Her voice splinters on the last word, and she grabs my arm, fingernails digging into my sleeve like she’s trying to anchor herself to me. Her eyes are glossy with panic, with something rawer than fear—abandonment. It hits me like a deeply buried memory.

“I’ll bring some blankets,” I offer, because cruelty without reason is sloppy. And I’m not sloppy.

“That’s not what I need.” The words whip out, sharp and brittle. Then softer, breaking: “Don’t lock me in there. Please.”

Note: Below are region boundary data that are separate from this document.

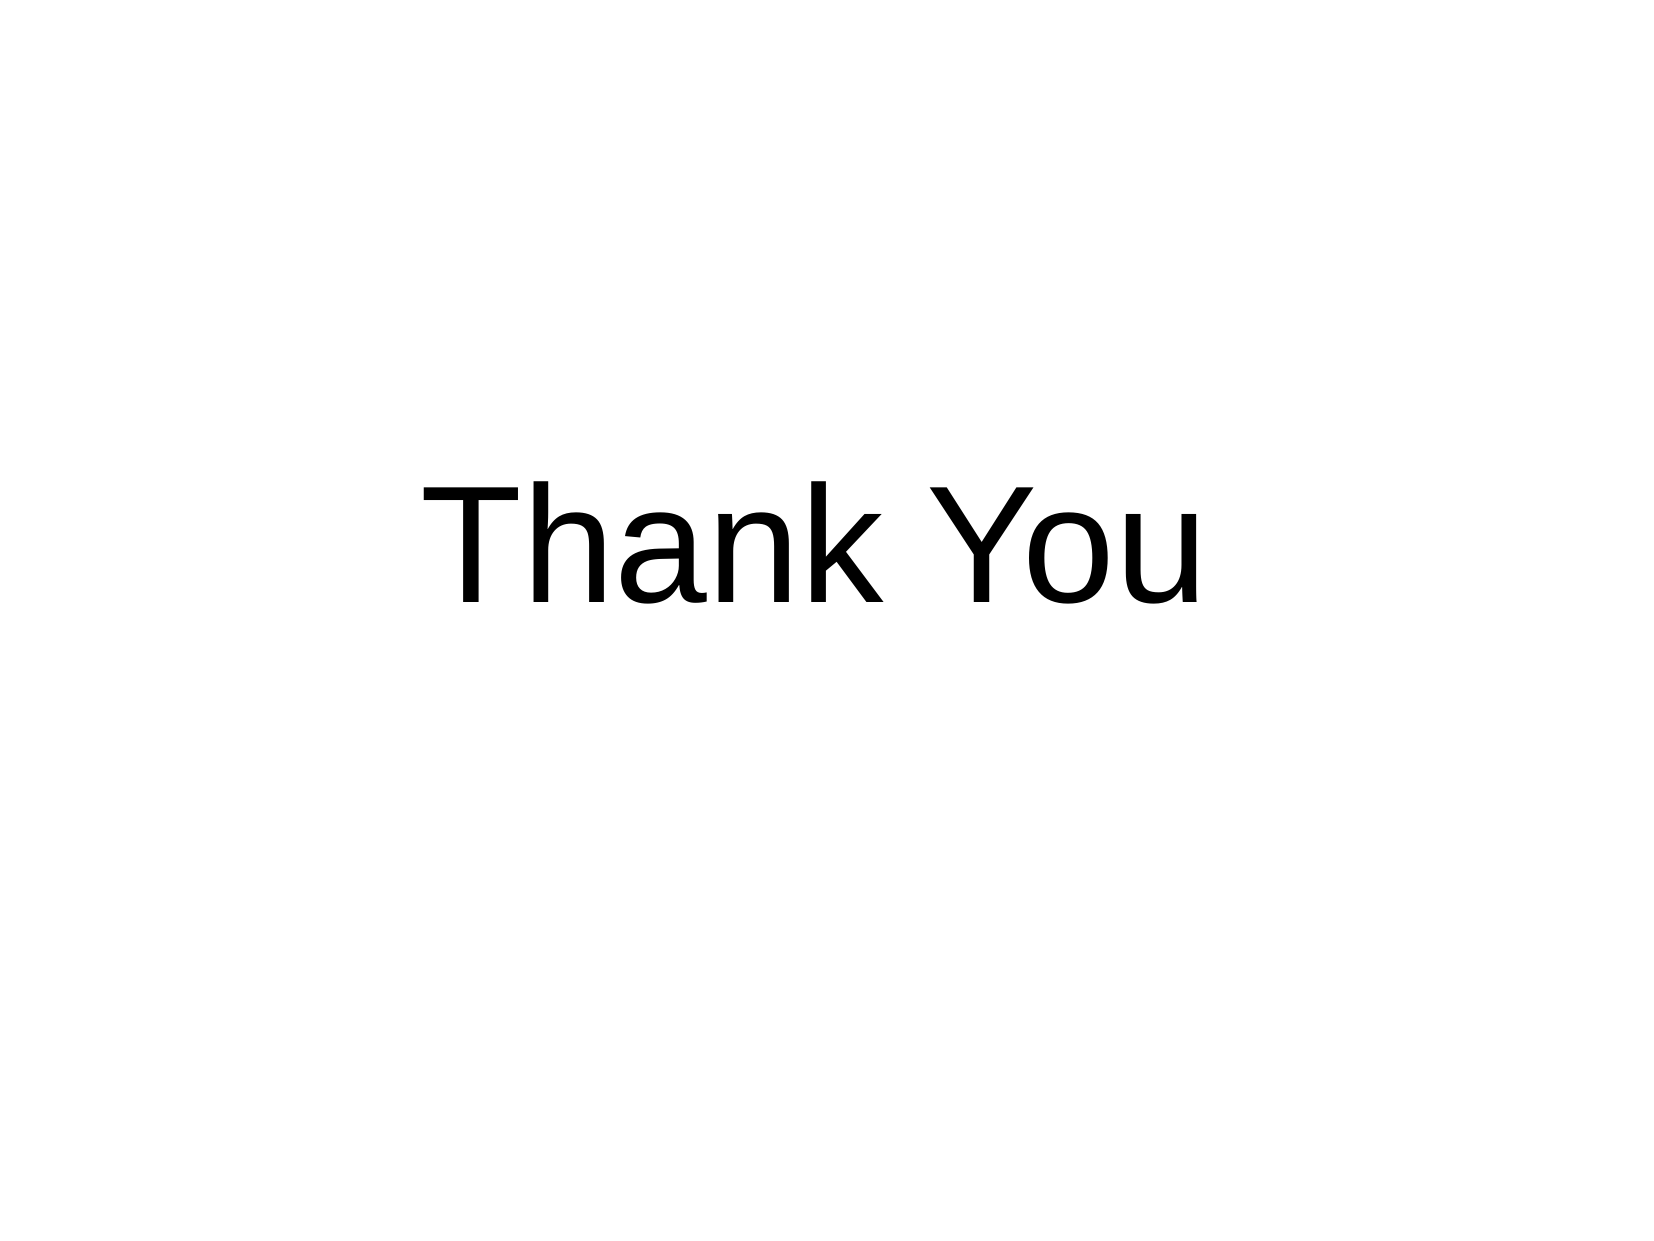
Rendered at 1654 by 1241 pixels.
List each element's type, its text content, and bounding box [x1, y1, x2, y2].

title Thank You [70, 436, 1559, 644]
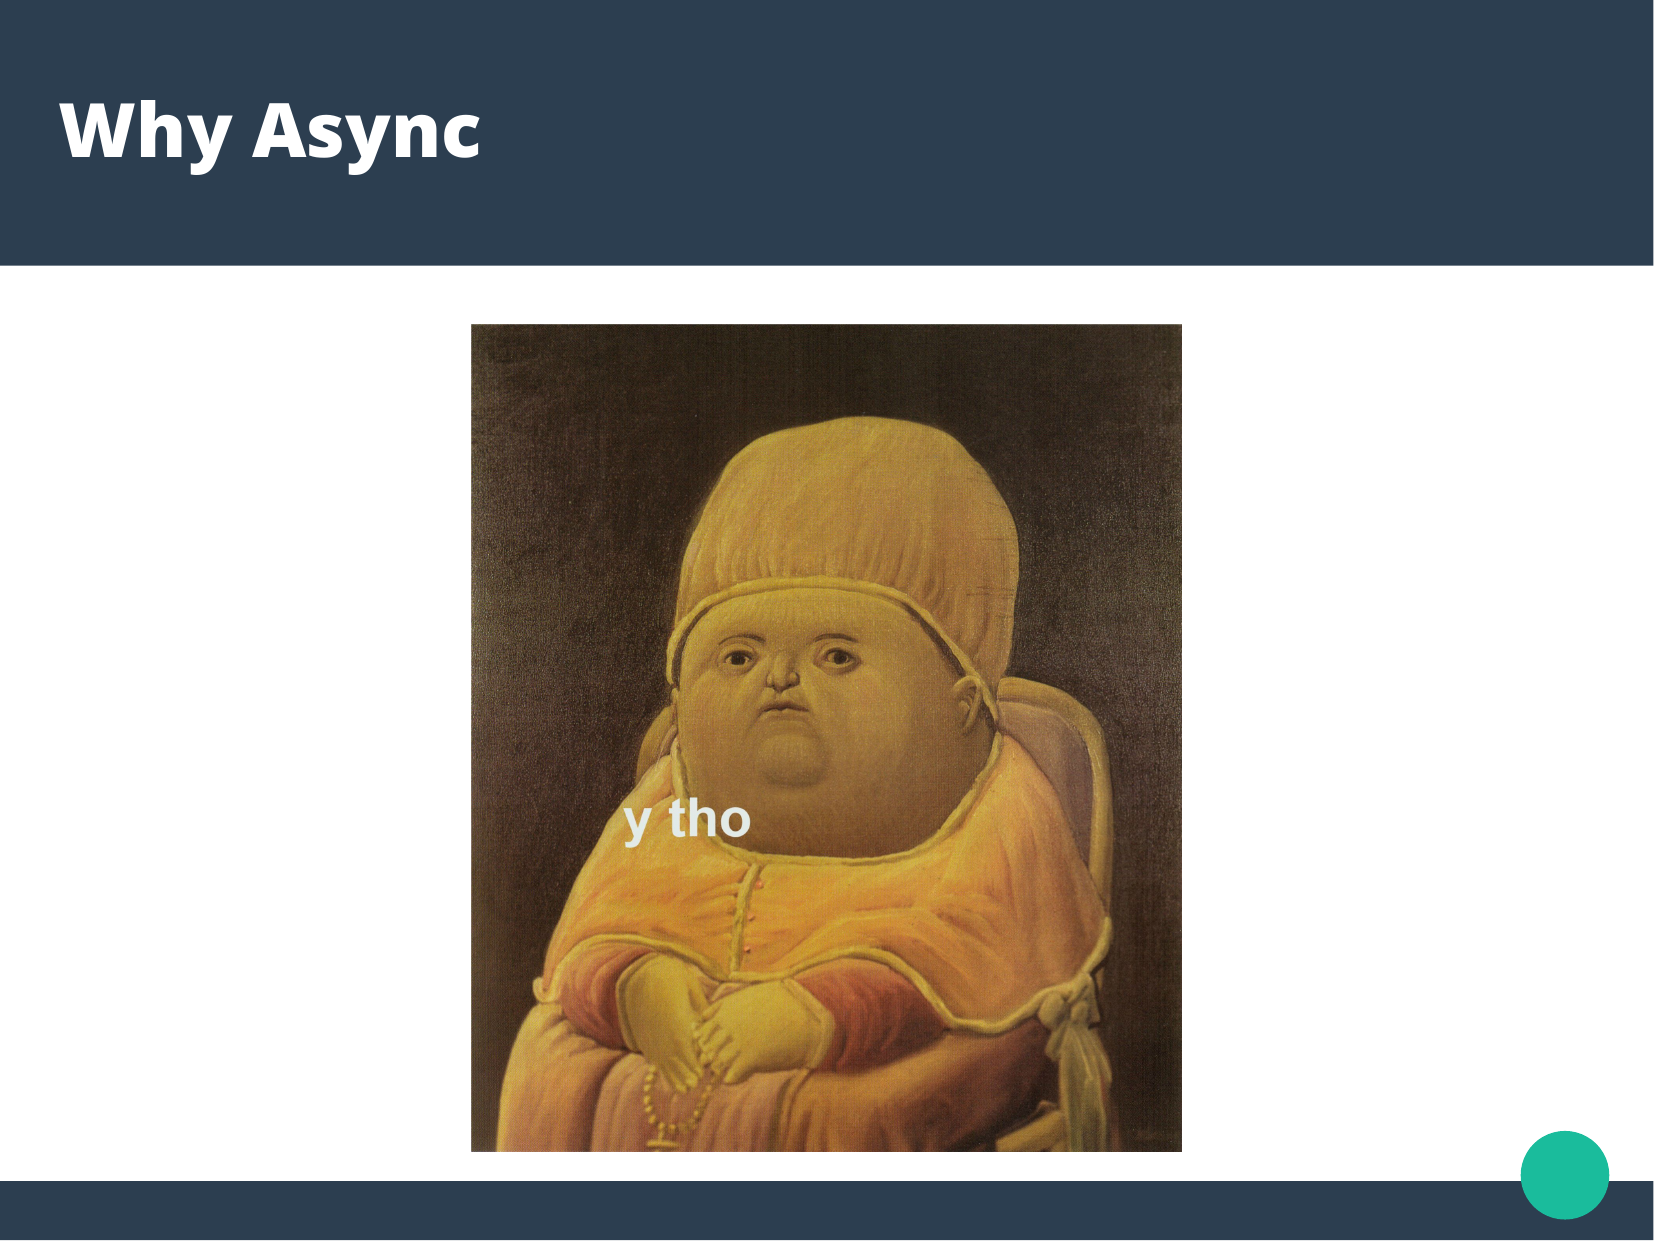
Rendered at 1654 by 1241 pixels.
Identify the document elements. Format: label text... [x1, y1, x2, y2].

picture [471, 324, 1182, 1152]
title Why Async [59, 49, 1595, 207]
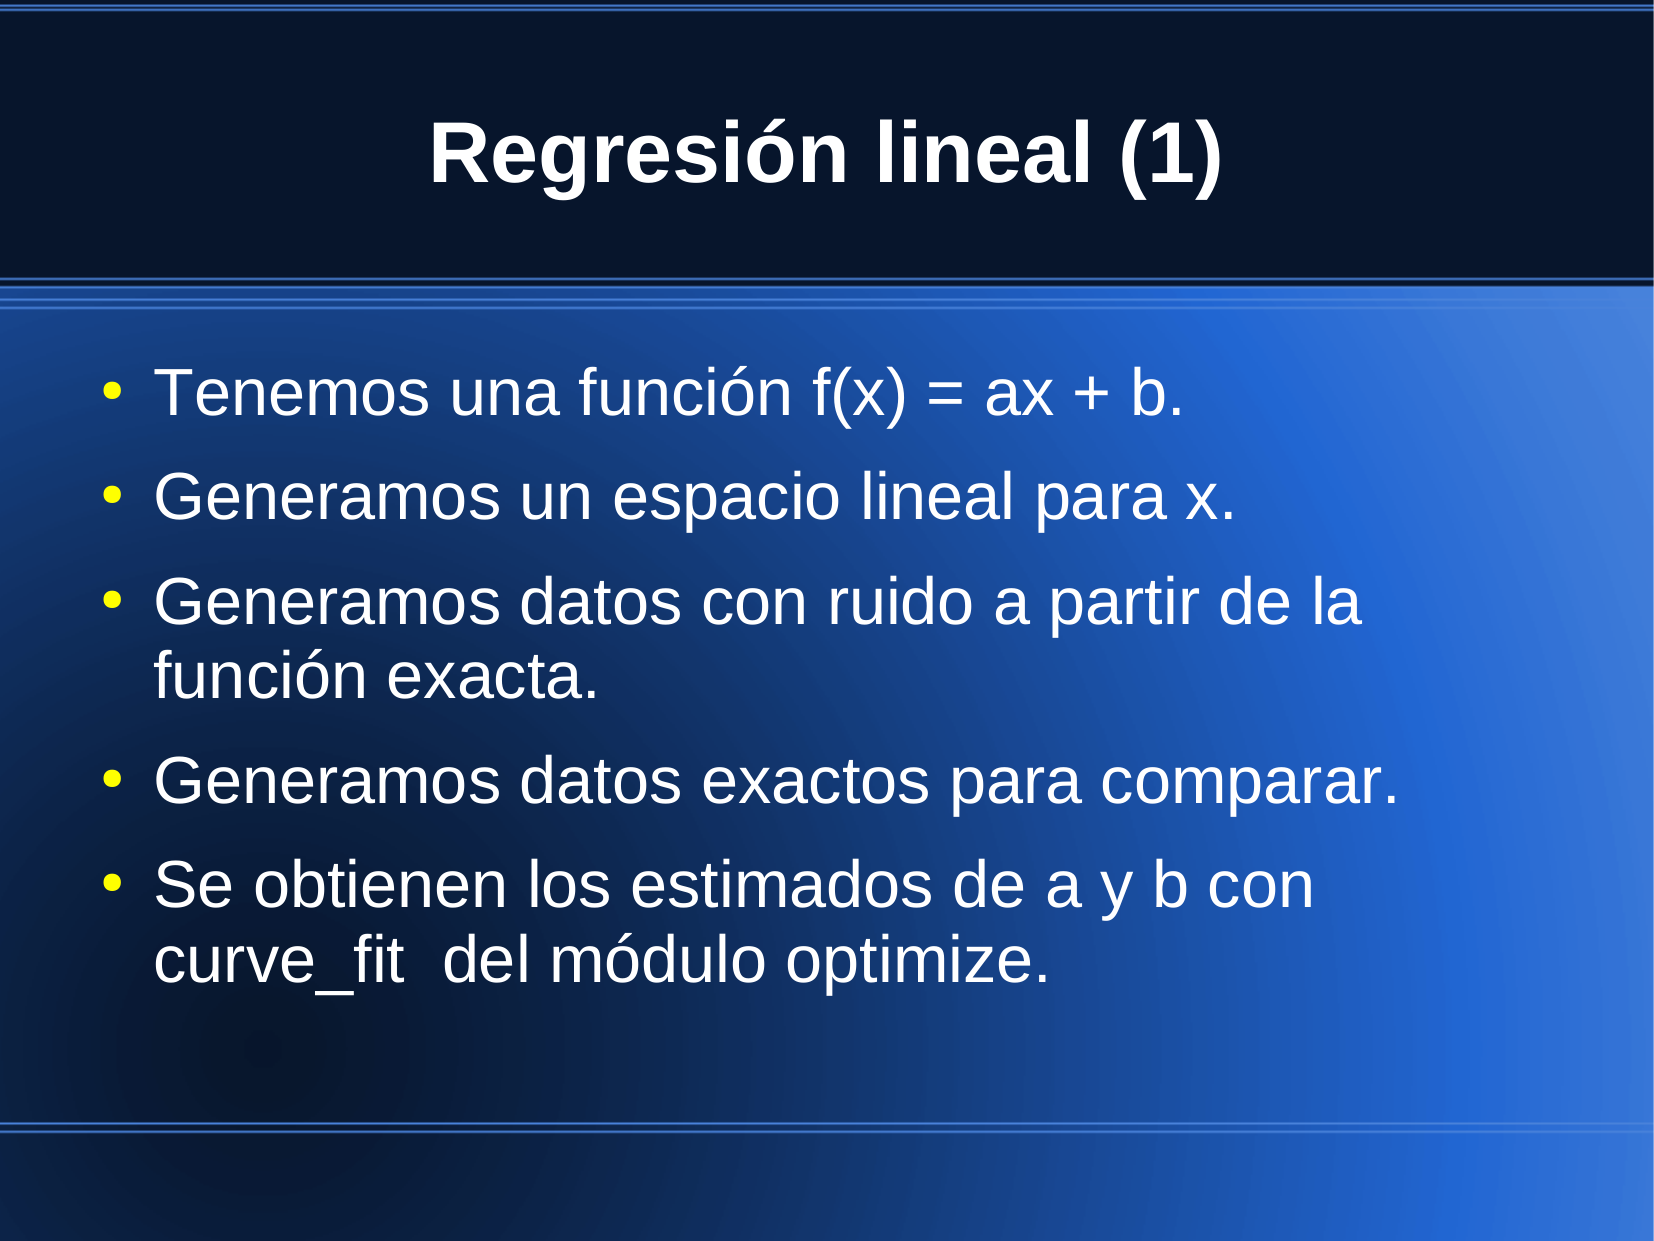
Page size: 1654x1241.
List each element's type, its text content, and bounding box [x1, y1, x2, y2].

picture [0, 0, 1654, 1241]
list Tenemos una función f(x) = ax + b. Generamos un espacio lineal para x. Generamos datos con ruido a partir de la función exacta. Generamos datos exactos para comparar. Se obtienen los estimados de a y b con curve_fit del módulo optimize. [82, 355, 1571, 1075]
title Regresión lineal (1) [82, 49, 1571, 257]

A memory slams into me—smaller hands than hers clawing at these very bars, begging in the dark. I swallow hard, shoving it down where old ghosts belong, but the punch in my chest lands anyway.

This is the cost of the throne, I remind myself. Mercy is expensive, and I’m already in debt.

“This is where you stay,” I say, voice rough.

Her grip slips. She looks defeated. And then I close the door.

The key scrapes. The hinges groan. But even as the door slams shut between us, steel biting into steel, her sob cuts through the air like a fucking blade.

Not soft or delicate. Brutal. Raw. The kind of sound that should gut a man if he had anything left to lose.

I turn away anyway. Let it echo. Let it haunt. I’ve made worse bleed for less.

Upstairs, I don’t speak. I sit in the hallway, stare at the wall across from me like it holds the answers I seek. My hands are laced with nerves and won’t stop twitching.

I tell myself it was the only choice. She saw too much. Her silence isn’t a promise; it’s a gamble. But I can’t keep her in that cellar forever.

The weight of what I’ve done presses down, heavier than anything ever handed to me. She doesn’t belong in this world. She doesn’t belong in mine. And yet, here we are. Back in the house where all my nightmares sleep. And I just brought her to meet them.